Anambra/Kogi: 19 persons missing, 22 houses burnt in renewed clash

Governors Peter Obi of Anambra and Wada of Kogi state exploring peaaceful resolution of outstanding border issues.20 April 2013, Awka – NO fewer than 19 persons from Okpeze, Aguleri in Anambra East local government area of Anambra State were said to be missing following two nights of heavy fighting between the community and their Echonwa and Odeke neighbours in Ibaji local government area of Kogi State .

About 22 houses in Okpeze were also burnt down by people suspected to be from Kogi during a battle in which dangerous arms and ammunition were freely used.

Since the renewed fighting began in the area last month, many lives have been lost and property worth millions of Naira destroyed on both sides.

Some of the relations of the missing people disclose yesterday that they were taken unawares on Wednesday and Thursday nights by heavily armed people from Kogi State who allegedly swooped on their homes at wee hours and started shooting and setting fire on houses.

They claimed that those who ran out of their houses were captured and taken to unknown destination, adding that those taken away in the last two days have not resurfaced. According to the people, the type of arms and ammunition used during the raid on Okpeze Aguleri was an indication that the raid was sponsored by people outside the two Kogi State communities, adding that the people of Echonwa and Odeke could not have had easy access to such weapons.

Hundreds of expended bullets were said to have littered the community after the gruesome raid.

Mrs. Martha Nweke, who said her husband was among those missing, regretted that despite her pleas and cries for the invaders to leave her husband, they still took him away.

Amid sobs she said: “We were asleep when suddenly we heard sounds of guns from many directions. There was pandemonium as many people ran out of their houses half naked into the bush. Many children were heard crying as the invaders dragged their fathers out to unknown places.

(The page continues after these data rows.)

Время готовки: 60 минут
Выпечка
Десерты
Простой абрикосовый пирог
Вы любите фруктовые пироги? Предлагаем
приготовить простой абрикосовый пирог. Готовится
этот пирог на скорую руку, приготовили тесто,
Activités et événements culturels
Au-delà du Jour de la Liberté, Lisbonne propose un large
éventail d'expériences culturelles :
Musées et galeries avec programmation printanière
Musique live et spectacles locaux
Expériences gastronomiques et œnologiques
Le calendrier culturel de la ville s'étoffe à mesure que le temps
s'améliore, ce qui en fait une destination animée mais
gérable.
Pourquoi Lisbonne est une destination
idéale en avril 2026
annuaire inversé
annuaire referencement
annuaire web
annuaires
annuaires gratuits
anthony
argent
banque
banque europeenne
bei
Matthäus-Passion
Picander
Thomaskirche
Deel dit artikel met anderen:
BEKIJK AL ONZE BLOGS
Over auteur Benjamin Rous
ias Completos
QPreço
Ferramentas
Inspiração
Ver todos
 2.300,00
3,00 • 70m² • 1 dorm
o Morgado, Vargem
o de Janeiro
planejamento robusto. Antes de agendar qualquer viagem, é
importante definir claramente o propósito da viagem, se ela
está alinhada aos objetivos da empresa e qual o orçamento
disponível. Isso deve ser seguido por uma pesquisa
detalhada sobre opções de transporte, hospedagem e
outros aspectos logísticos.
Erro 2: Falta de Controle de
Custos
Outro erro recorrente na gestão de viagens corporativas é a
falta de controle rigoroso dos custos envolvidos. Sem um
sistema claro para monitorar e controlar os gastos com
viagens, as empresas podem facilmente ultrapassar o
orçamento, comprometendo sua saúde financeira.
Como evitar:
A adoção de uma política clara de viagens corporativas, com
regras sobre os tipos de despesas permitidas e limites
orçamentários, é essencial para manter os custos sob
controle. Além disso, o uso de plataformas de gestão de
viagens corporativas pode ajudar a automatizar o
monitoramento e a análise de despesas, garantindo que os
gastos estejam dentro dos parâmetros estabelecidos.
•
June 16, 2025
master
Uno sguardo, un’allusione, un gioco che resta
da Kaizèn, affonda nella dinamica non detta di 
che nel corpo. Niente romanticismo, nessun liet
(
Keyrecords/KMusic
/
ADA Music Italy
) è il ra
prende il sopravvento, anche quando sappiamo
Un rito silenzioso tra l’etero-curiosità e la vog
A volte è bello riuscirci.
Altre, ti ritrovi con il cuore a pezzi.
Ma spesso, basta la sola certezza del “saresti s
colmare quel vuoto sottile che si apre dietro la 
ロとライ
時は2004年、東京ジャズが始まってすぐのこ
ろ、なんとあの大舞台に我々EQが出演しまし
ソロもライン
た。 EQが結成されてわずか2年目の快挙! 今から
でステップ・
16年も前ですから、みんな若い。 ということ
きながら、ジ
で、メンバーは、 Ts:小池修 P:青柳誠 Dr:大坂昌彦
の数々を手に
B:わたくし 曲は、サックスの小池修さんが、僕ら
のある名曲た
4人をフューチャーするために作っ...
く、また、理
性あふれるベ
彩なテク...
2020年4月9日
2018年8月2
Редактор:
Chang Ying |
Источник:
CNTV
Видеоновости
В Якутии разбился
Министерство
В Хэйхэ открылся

“Most of the people slept in the bush and when the day broke, we discovered that many houses were either burnt or looted. I thought my husband ran into the bush with others, but when he did not appear in the morning, we knew that he was among those kidnapped.

“We are worried because these invaders had boasted in the past that they will continue to kill and eat our people. We want government to step into this matter without further delay to save us from this trauma.

“We are just beginning to settle down after last year’s flood that destroyed our homes and crops and here we are again facing this attempt to sack us from our community by Kogi people because oil was discovered in our land.”

Worried by the latest hostilities in the oil-rich border communities, the people of Aguleri have sent a Save –Our –Soul, SOS, to the federal government, as well as the governments of Anambra and Kogi states to intervene immediately to avoid further loss of lives.

It would be recalled that before the renewed hostilities in the area, the National Boundary Commission had met with the deputy governors of the two states for the purpose of finding a lasting solution to the border problem which became more pronounced after the commissioning of the facilities of Orient Petroleum Resources at Aguleri Otu in Anambra State by President Goodluck Jonathan last year, during which Anambra State was listed as an oil producing state.

At the last meeting chaired by the Director General of the National Boundary Commission, Dr. M.B. Ahmad, with the deputy governors of the two states and a representative of the surveyor general of the federation in attendance, it was noted that the Anambra/Kogi interstate boundary was the boundary of the former Northern and Eastern regions described in the legal notice No 126 of 1954.